Washington — As several states move to roll back child labor law protections, acting Labor Secretary Julie Su has a message: Federal law still applies in every state.

“The federal law is a floor,” Su said during an April 17 House Labor, Health and Human Services, Education Subcommittee hearing on the fiscal year 2025 request for the Department of Labor. “We make sure the Department of Labor enforces that floor.”

The White House is seeking $7.5 million from Congress to support 50 full-time investigators for child labor violations. In response to questions from Rep. Mark Pocan (D-WI), Su said the department would direct much of its resources to states where DOL is the “last line of defense.”

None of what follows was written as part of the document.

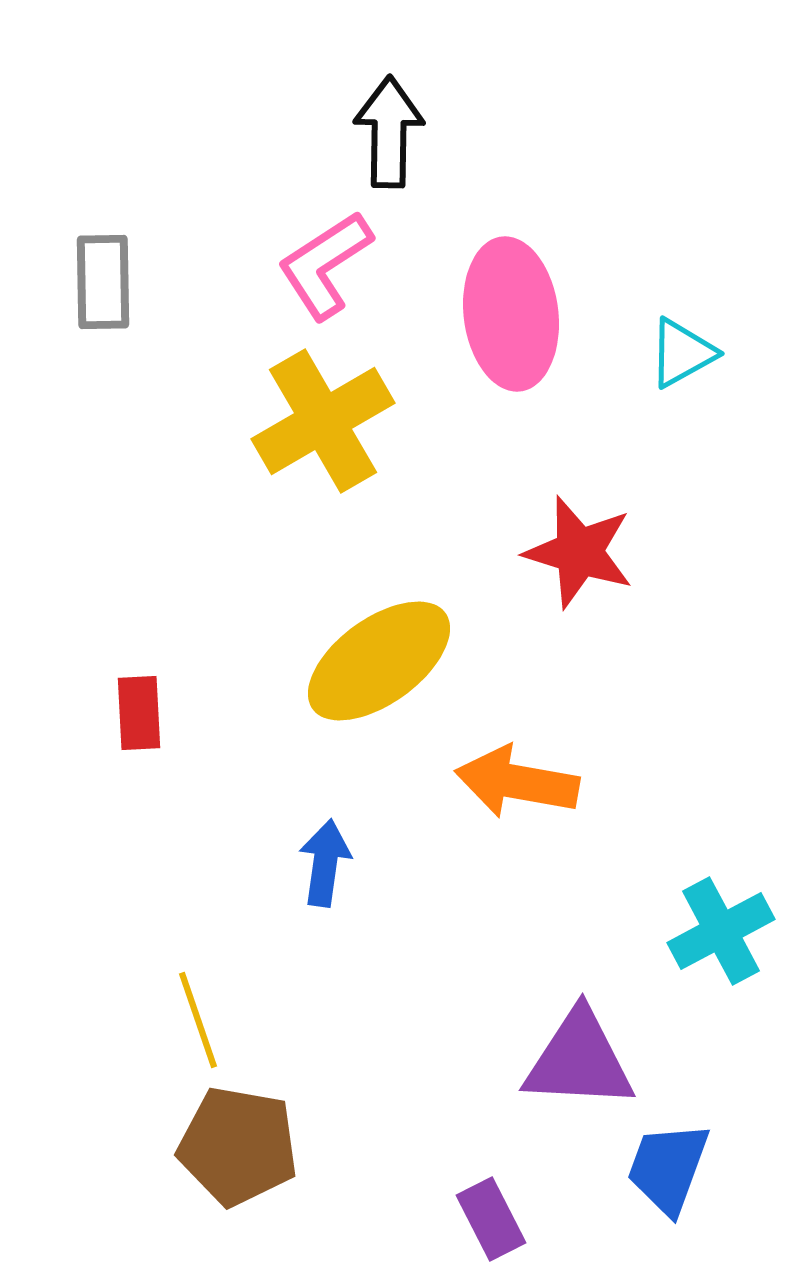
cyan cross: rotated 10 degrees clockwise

“We are seeing unconscionable cases of child labor,” Su said to Rep. Rosa DeLauro (D-CT), ranking member of the subcommittee. “We are seeing 13-year-olds working the night shift on the kill floor of meatpacking plants, working with toxic chemicals, doing cleaning. We see young people working as sawmill operators, doing roofing and doing work that is understandably illegal for children.

“We’re not talking about a child who is working at the corner store – learning how to show up on time and provide good customer service and the importance of responsibility and a paycheck. We’re really seeing terrible cases where children are being put in harm’s way.”

Overall, the Biden administration is requesting a little more than $655 million for OSHA – a roughly $23 million increase, or 3.7%. The White House is seeking a 4.8% budget increase, or nearly $19 million more than current funding level (around $387.8 million), for the Mine Safety and Health Administration. 

Its proposed budget for NIOSH, meanwhile, is unchanged at $363 million.